- DATA EXCERPTS
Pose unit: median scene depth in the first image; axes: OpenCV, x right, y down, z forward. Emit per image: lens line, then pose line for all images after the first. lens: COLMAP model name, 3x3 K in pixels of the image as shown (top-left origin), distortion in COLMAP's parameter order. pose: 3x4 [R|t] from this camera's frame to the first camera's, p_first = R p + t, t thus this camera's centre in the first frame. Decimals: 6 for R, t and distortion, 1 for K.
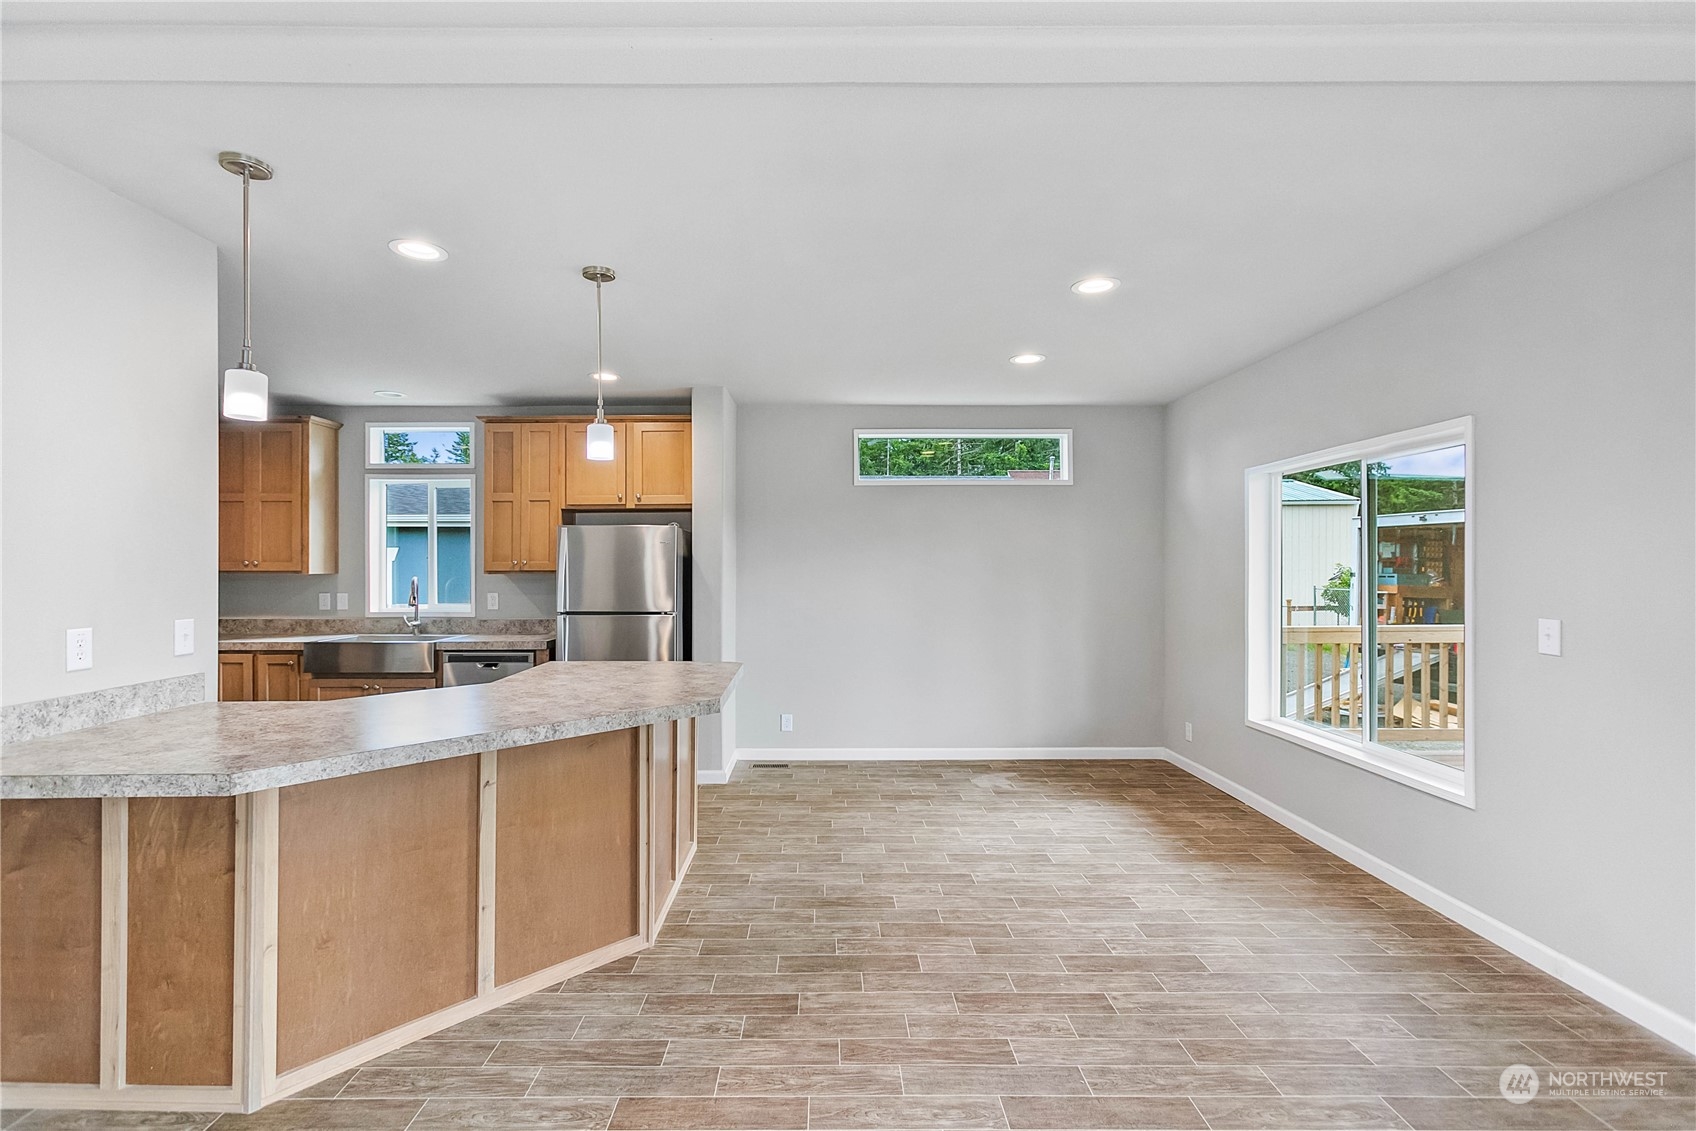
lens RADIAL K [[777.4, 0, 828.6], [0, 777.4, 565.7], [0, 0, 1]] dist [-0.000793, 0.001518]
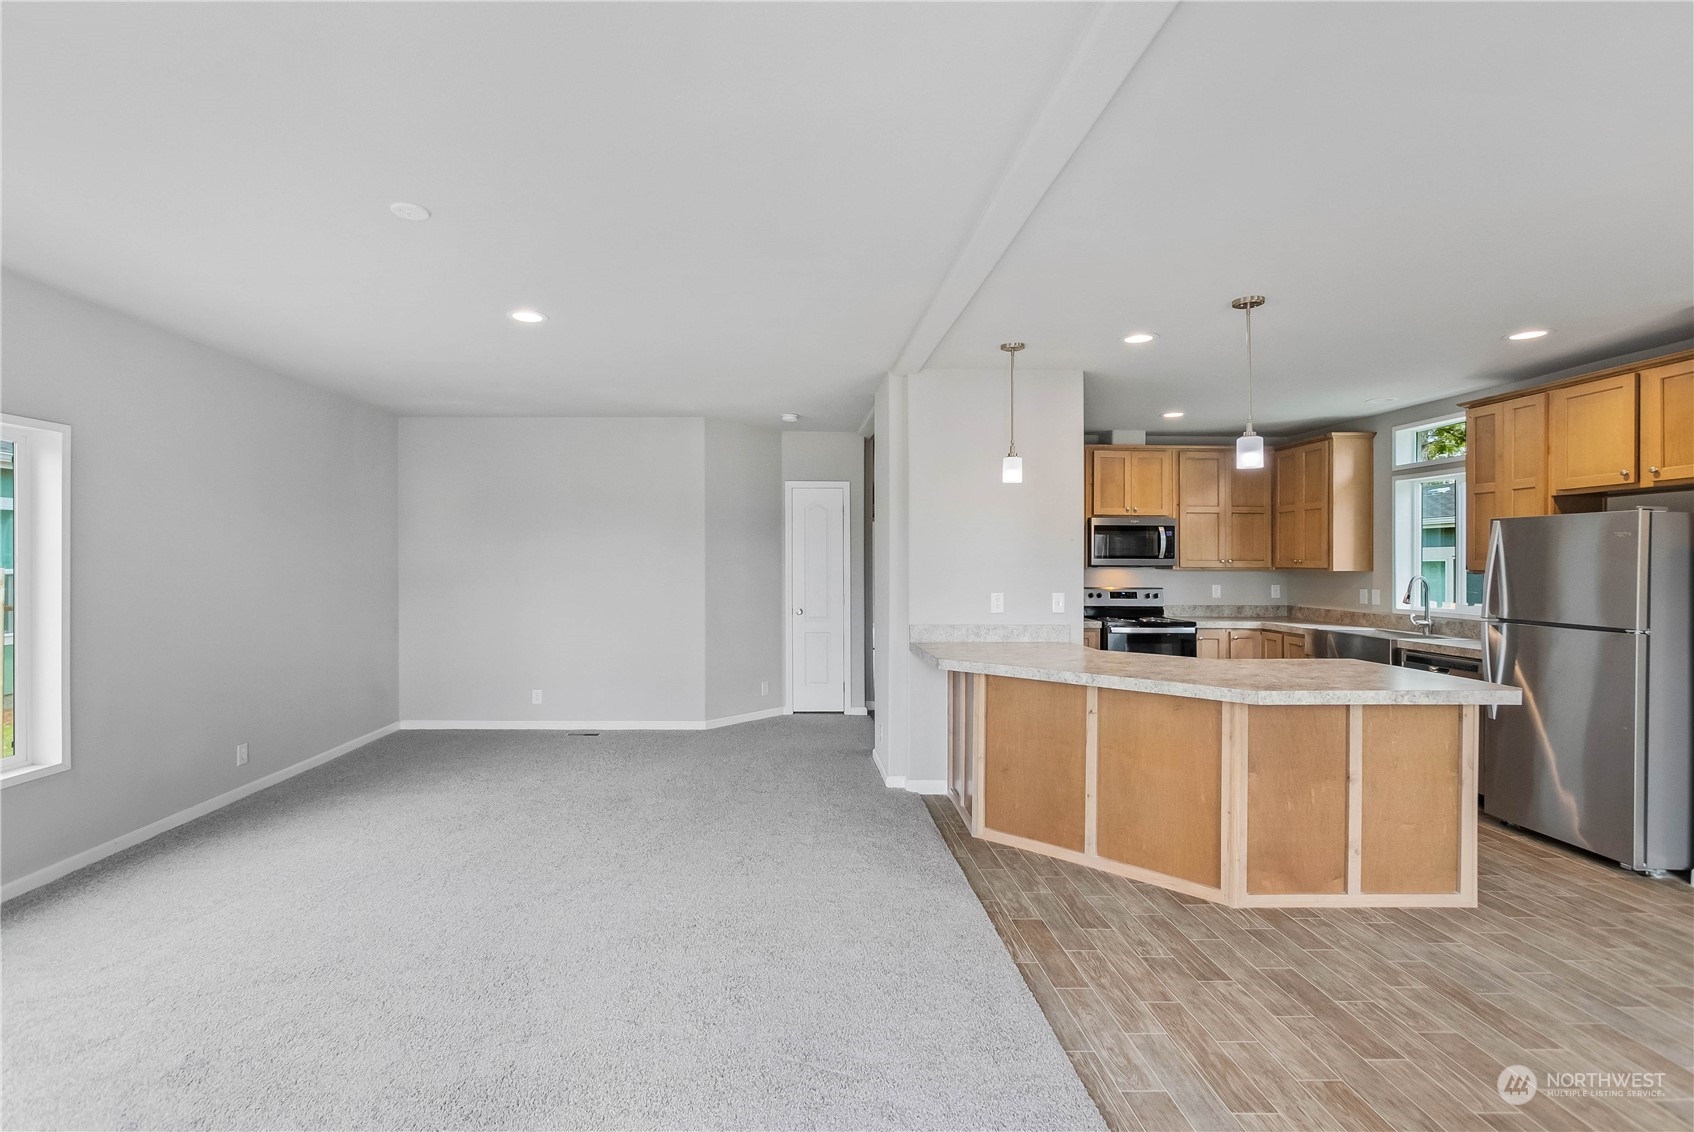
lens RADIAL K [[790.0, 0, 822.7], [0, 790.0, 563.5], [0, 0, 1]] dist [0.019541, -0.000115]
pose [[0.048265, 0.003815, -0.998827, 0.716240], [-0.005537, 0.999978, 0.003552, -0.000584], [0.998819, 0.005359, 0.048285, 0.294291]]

==

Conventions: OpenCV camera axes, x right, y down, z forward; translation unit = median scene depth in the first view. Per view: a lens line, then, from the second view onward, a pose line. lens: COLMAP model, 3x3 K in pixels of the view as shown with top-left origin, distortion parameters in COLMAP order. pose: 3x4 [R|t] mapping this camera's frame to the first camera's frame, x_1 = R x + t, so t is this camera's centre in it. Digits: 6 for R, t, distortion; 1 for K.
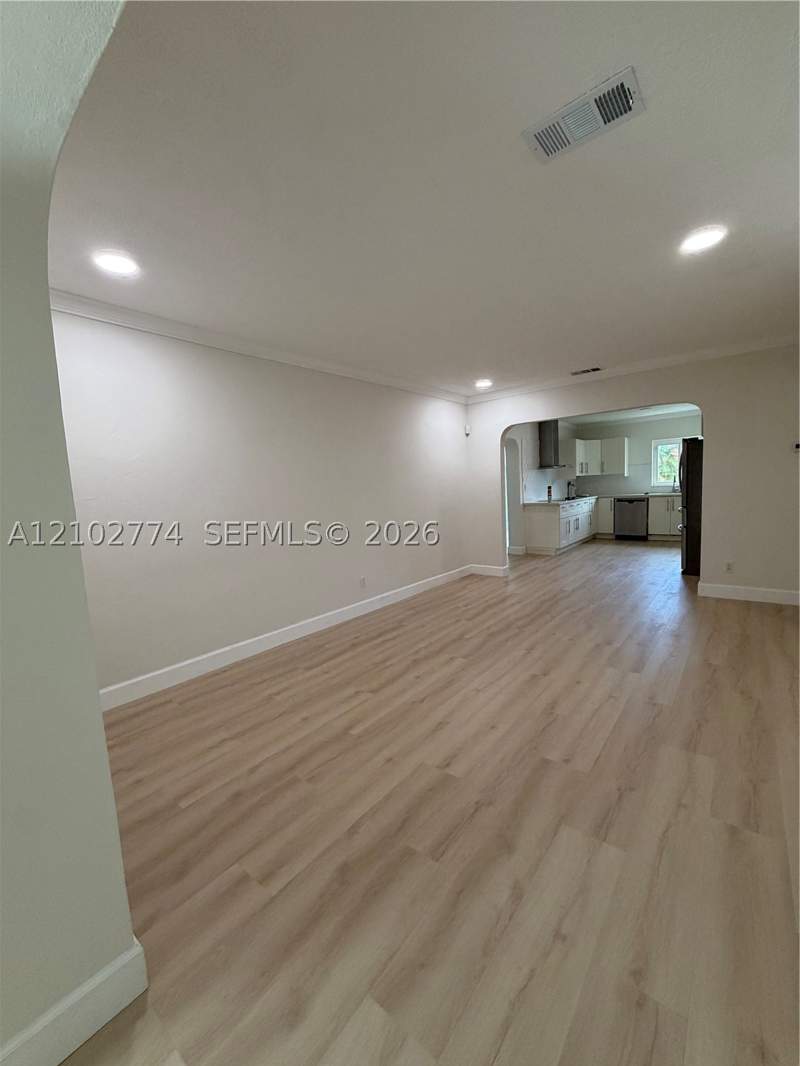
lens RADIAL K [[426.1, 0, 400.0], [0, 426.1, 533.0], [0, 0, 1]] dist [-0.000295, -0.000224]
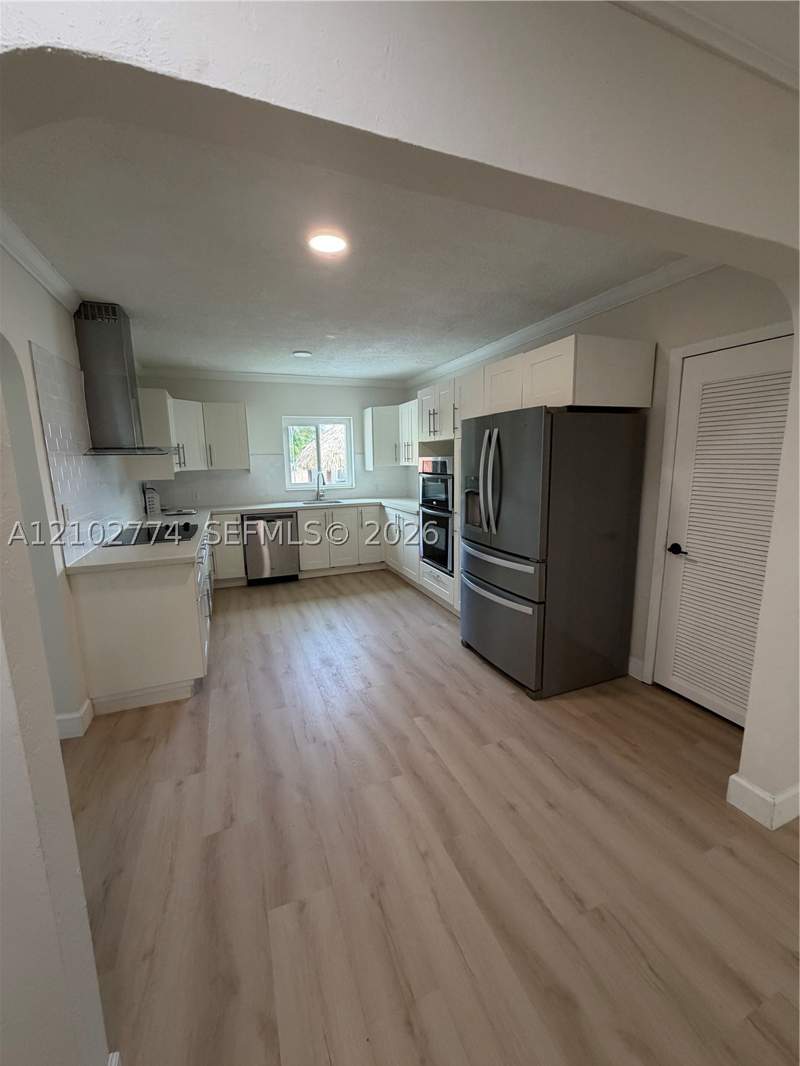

---

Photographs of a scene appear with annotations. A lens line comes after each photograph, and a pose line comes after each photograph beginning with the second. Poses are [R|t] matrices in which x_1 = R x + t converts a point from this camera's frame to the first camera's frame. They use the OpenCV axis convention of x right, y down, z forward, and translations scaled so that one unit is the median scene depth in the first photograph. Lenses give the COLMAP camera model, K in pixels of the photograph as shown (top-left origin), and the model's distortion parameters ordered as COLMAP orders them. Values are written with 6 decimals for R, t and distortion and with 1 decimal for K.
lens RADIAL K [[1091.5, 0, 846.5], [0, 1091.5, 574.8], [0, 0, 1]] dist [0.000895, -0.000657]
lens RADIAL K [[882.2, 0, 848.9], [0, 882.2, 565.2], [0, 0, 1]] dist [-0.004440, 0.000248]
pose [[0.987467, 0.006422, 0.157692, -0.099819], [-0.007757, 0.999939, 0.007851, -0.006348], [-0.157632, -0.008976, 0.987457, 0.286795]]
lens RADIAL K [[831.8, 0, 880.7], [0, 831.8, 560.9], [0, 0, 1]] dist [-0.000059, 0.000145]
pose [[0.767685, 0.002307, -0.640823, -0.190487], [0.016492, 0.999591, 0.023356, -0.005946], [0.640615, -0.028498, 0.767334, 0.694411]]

- EXERCISE
Revise the material starting with the line with "Conventions: OpenCV camera" and going on through the line with "dist [-0.000295, -0.000224]", replacing "Digits" with "Decimals" and keeping everything else unchanged. Omit the pictures from your answer.

- TASK ANSWER
Conventions: OpenCV camera axes, x right, y down, z forward; translation unit = median scene depth in the first view. Per view: a lens line, then, from the second view onward, a pose line. lens: COLMAP model, 3x3 K in pixels of the view as shown with top-left origin, distortion parameters in COLMAP order. pose: 3x4 [R|t] mapping this camera's frame to the first camera's frame, x_1 = R x + t, so t is this camera's centre in it. Decimals: 6 for R, t, distortion; 1 for K.
lens RADIAL K [[426.1, 0, 400.0], [0, 426.1, 533.0], [0, 0, 1]] dist [-0.000295, -0.000224]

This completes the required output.